Seit dem 16. Jahrhundert prägte man auch Silbermünzen mit der Bezeichnung Gulden. Vor allem in Süddeutschland entwickelte sich der Gulden zur allgemeinen Rechnungs- und Währungseinheit und hatte erst mit dem Übergang zureichseinheitlichen Mark-Währung 1871 in Deutschland ausgedient.

Zu den ältesten Kronen zählen französische Goldmünzen aus dem Spätmittelalter sowie spanische Escudos. Auch die von den deutschen Zollvereinsstaaten und Österreich geschaffene Vereinsgoldmünze der Jahre 1857 bis 1871 wurde Krone genannt. Im Deutschen Reich von 1871 wurden goldene Zehnmarkstücke als Kronen bezeichnet, die Zwanzigmarkstücke als Doppelkronen. In Dänemark, Schweden, Norwegen, Island sowie der Tschechischen und der Slowakischen Republik ist die Krone bis heute Währungseinheit.
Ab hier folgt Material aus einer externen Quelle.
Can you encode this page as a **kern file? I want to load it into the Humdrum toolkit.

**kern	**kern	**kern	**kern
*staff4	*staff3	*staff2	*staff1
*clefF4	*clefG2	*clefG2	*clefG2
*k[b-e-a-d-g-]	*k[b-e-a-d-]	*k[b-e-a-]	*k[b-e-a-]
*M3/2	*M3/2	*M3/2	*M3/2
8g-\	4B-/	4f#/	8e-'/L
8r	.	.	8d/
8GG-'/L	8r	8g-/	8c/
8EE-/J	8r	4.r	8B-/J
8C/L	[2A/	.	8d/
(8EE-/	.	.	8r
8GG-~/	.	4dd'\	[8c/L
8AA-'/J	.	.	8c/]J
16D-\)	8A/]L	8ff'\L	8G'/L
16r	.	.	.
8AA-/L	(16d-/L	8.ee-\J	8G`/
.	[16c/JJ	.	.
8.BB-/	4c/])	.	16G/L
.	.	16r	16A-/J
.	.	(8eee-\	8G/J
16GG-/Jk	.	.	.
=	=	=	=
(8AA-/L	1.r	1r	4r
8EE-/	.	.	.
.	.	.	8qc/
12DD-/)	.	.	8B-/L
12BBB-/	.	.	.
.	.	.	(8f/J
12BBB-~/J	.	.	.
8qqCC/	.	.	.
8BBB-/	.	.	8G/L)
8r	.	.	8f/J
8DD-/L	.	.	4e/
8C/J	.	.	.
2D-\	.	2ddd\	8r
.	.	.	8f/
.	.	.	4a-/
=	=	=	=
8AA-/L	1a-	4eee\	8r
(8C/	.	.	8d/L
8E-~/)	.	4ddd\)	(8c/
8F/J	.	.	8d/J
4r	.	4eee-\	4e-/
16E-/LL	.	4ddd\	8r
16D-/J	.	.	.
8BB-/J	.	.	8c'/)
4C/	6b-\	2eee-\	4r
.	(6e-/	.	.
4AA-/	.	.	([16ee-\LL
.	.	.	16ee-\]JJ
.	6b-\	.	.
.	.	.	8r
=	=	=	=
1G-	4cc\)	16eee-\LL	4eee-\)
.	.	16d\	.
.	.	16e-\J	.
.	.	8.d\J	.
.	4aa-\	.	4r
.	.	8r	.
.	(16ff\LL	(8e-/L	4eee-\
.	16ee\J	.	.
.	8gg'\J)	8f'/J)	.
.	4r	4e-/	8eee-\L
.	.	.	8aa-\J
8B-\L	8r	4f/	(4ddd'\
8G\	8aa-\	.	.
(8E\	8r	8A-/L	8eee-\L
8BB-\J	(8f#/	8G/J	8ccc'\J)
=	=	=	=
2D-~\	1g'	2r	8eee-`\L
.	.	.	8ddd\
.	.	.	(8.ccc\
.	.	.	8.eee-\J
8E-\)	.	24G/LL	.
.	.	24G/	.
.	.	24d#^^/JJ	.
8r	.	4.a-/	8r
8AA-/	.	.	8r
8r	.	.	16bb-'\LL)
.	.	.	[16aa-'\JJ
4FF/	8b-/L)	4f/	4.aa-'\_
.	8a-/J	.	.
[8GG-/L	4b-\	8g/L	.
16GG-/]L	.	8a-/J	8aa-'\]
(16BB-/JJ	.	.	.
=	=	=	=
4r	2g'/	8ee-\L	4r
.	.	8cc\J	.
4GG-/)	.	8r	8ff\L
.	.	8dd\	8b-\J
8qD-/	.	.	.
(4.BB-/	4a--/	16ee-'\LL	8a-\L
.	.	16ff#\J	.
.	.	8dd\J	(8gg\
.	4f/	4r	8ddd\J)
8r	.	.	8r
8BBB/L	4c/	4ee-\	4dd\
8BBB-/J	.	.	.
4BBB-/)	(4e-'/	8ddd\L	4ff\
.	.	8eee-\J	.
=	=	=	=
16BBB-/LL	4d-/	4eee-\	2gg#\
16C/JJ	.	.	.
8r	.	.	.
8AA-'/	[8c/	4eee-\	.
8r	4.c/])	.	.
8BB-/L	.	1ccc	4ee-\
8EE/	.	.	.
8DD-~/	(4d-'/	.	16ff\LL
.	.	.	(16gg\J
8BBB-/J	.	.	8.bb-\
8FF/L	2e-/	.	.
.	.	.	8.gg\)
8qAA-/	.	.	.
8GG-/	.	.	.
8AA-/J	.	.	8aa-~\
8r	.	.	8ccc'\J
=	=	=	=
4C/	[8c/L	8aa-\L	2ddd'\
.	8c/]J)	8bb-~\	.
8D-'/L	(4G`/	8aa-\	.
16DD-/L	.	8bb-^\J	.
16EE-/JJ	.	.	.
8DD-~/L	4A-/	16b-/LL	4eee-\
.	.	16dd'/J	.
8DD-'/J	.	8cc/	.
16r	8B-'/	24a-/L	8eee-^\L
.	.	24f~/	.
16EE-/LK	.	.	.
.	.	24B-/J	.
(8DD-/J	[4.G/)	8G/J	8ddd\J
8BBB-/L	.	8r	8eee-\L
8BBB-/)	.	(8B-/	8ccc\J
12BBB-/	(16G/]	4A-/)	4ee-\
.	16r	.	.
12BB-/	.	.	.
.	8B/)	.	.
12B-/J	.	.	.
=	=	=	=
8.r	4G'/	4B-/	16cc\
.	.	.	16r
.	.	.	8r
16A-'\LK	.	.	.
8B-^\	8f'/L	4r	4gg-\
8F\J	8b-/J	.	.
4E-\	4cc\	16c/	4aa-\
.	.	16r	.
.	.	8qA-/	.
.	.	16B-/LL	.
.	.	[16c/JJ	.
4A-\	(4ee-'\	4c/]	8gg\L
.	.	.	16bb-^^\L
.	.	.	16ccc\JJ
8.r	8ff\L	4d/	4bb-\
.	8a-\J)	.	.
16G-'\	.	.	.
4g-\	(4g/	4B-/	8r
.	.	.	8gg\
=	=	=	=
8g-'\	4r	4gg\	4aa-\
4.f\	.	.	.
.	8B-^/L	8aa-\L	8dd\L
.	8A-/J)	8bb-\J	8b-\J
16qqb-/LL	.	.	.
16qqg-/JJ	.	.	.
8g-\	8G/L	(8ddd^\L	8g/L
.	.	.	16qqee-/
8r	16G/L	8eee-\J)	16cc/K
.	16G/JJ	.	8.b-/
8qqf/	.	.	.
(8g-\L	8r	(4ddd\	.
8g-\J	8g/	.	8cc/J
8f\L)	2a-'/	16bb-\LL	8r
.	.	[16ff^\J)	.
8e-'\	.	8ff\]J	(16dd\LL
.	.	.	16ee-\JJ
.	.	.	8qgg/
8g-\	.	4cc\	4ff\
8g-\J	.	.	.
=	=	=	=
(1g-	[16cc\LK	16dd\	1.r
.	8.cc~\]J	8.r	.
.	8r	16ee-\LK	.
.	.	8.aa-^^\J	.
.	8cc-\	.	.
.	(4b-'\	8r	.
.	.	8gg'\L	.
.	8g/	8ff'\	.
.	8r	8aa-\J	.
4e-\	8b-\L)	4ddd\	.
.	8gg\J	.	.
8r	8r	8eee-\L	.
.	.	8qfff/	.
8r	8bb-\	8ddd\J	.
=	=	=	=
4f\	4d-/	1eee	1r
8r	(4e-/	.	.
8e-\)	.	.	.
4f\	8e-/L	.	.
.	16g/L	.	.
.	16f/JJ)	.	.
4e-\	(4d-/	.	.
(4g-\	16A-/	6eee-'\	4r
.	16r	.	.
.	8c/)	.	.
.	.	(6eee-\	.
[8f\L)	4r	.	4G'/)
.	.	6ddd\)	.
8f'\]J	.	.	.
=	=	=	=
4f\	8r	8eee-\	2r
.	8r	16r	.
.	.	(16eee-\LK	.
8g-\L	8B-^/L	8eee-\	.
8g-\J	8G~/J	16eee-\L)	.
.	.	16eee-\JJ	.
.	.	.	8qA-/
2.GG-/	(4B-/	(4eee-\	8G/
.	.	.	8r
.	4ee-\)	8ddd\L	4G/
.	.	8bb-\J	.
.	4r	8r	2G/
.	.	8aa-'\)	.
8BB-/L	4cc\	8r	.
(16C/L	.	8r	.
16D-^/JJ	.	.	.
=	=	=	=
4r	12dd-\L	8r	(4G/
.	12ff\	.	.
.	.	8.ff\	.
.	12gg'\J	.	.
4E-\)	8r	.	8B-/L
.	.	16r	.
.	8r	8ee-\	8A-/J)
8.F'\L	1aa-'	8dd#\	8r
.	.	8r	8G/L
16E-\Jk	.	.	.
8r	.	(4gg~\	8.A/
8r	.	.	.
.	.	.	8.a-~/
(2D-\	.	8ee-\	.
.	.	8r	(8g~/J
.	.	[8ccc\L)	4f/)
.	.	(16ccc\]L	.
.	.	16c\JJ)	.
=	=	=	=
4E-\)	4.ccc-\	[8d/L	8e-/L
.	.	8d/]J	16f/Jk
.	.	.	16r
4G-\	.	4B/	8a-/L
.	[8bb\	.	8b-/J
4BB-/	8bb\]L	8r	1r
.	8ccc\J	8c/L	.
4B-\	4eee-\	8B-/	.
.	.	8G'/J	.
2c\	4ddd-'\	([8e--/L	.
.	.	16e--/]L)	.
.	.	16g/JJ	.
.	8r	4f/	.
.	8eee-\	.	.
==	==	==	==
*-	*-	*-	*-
Sehr jung im Vergleich zu anderen Währungen ist der Cent. Er leitet sich aus dem lateinischen centum (ein Hundert) ab und findet sich nicht nur als ein Hundertstel Dollar in den USA wieder, sondern auch auch als Centime in Frankreich, als Centesimo in Italien, als Centimo in Spanien und als Centavo in Süd- und Mittelamerika. Und nicht nur dort: Seit Beginn dieses Jahres haben (fast) alle Europäer ihren Cent - als Untereinheit des Euro.